#### Work item
What you return should match the listing exactly, minus its images.

-- Opening Marker --

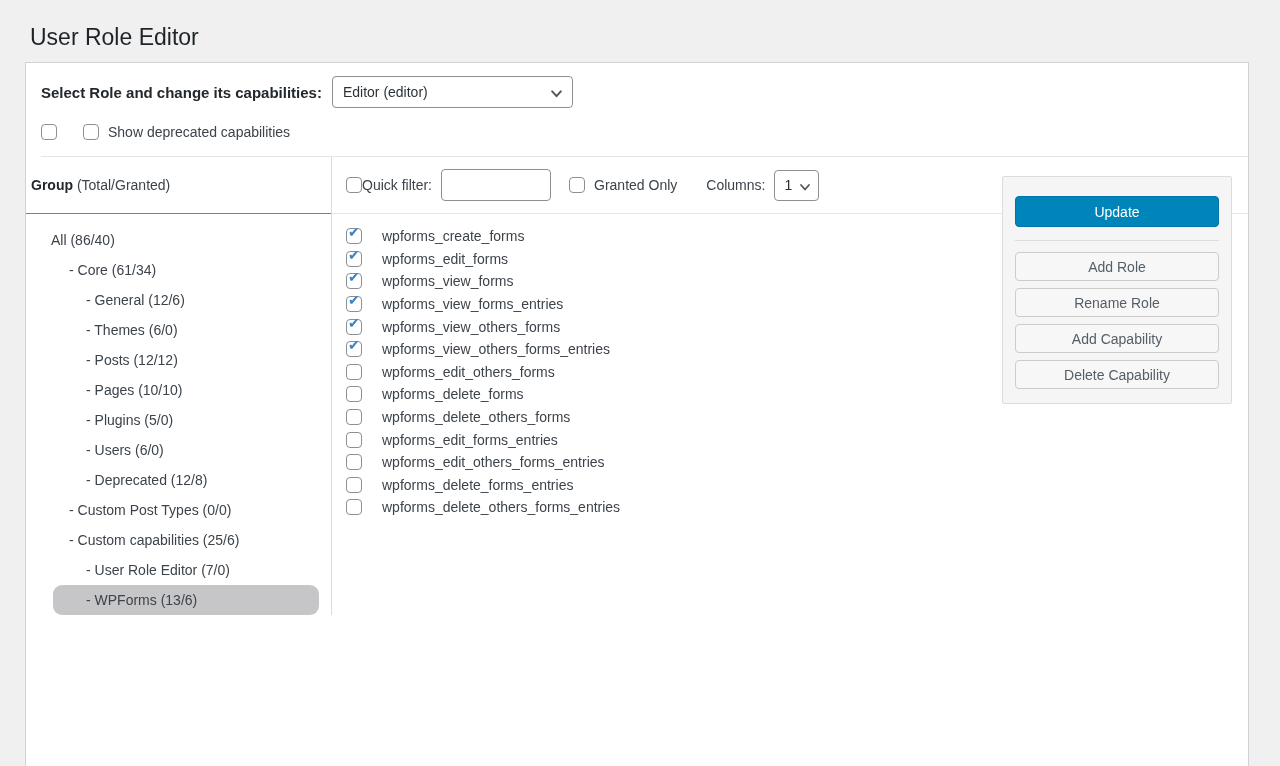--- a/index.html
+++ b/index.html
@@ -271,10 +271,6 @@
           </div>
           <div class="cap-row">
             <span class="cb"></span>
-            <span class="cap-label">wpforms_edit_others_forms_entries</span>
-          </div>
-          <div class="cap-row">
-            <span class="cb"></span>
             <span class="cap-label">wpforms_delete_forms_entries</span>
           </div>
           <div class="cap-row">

-- Closing Marker --

#### Reply to the task
--- a/index.html
+++ b/index.html
@@ -271,10 +271,6 @@
           </div>
           <div class="cap-row">
             <span class="cb"></span>
-            <span class="cap-label">wpforms_edit_others_forms_entries</span>
-          </div>
-          <div class="cap-row">
-            <span class="cb"></span>
             <span class="cap-label">wpforms_delete_forms_entries</span>
           </div>
           <div class="cap-row">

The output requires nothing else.